Northumbria University psychologist to introduce diners to the science behind food and drink

Diners will discover how the food on their plate can impact their brain function at a special dining experience during the British Science Festival in Newcastle.

Northumbria University biological psychologist, Professor David Kennedy, has teamed up with Newcastle restaurateur David Kennedy to introduce diners to the science behind their food and drink at an event called DK2: A Cerebral Celebration of Food and Science.

Blending the academic with the gastronomic, the dinner features a menu created from foods that research has found to have an effect on how the brain functions.

DK2 takes place at The Bridge restaurant in the Vermont Hotel, Newcastle, on Sunday 8 September.

Between each of the carefully chosen courses Professor Kennedy, Director of Northumbria's Brain, Performance and Nutrition Research Centre (BPNRC), and colleague Emma Wightman, lecturer in biological psychology, will explain to diners how the food they are eating affects the brain, drawing on the research undertaken at Northumbria and elsewhere. Chef Kennedy will describe how the courses have been prepared.

On the menu is heritage carrot soup with pine nuts and walnuts, escabeche of local mackerel, Northumbrian lamb with various kales, cauliflower and garlic, beetroot and chocolate cake, with foraged blackberries and crème fraiche. Wine, coffee and tea will also be served.

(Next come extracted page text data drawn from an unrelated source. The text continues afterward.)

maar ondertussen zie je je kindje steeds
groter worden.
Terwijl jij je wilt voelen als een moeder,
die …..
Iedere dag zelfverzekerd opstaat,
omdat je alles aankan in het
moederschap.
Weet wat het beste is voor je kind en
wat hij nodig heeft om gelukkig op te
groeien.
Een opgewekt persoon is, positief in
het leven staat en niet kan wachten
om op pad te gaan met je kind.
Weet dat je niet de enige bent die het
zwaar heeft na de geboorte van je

Professor Kennedy will describe the benefits of each of the ingredients:
• Carrots - carotenoids in carrots are converted into Vitamin A, required for the brain's physiological processes;
• Walnuts - rich in melatonin and essential fatty acids, walnuts might be a 'superfood' of the future, aiding brain function
• Chocolate & blackberries - contain cocoa-flavanols, anthocyanins and other polyphenols, which increase blood flow, potentially leading to improved cognitive performance.
• Kale & beetroot - contain nitrate which is converted to nitric oxide, a key neuro-modulator and signalling molecule that dilates blood vessels in the brain producing increased blood flow.
• Wine - resveratrol polyphenol, found in grapes and red wine, increases blood flow in the brain during task performance.
• Coffee & tea - caffeine increases alertness and concentration whilst L-theanine, an amino acid found in tea, modifies the negative effects of caffeine on blood pressure and may potentiate its cognitive effects.

Professor Kennedy said: "In Western society we tend to eat a lot of high energy but nutritionally poor foods. Therefore we have deficiencies in vitamins and other micronutrients. The best way to get these is by eating good healthy food. These foods all have a positive effect on brain function.

"The best way to get the things the brain needs to function well is by eating a balanced diet but, where people find this difficult, vitamin supplements can help to fill in the gaps. Our research work at Northumbria University looks at supplements and their effect on brain function.

"The message we want diners to take away from this session is the importance of eating more of the healthy foods in their daily diet. This event will also give them tips on how to cook them too!"

During the event Emma Wightman, lecturer in biological psychology at Northumbria, will demonstrate the brain imaging technique using near-infrared spectroscopy - a non-invasive assessment of brain function using infrared light to detect changes in blood haemoglobin concentrations associated with neural activity.

She will also describe her own research showing that red wine - polyphenol resveratrol - increased cerebral blood flow in study participants.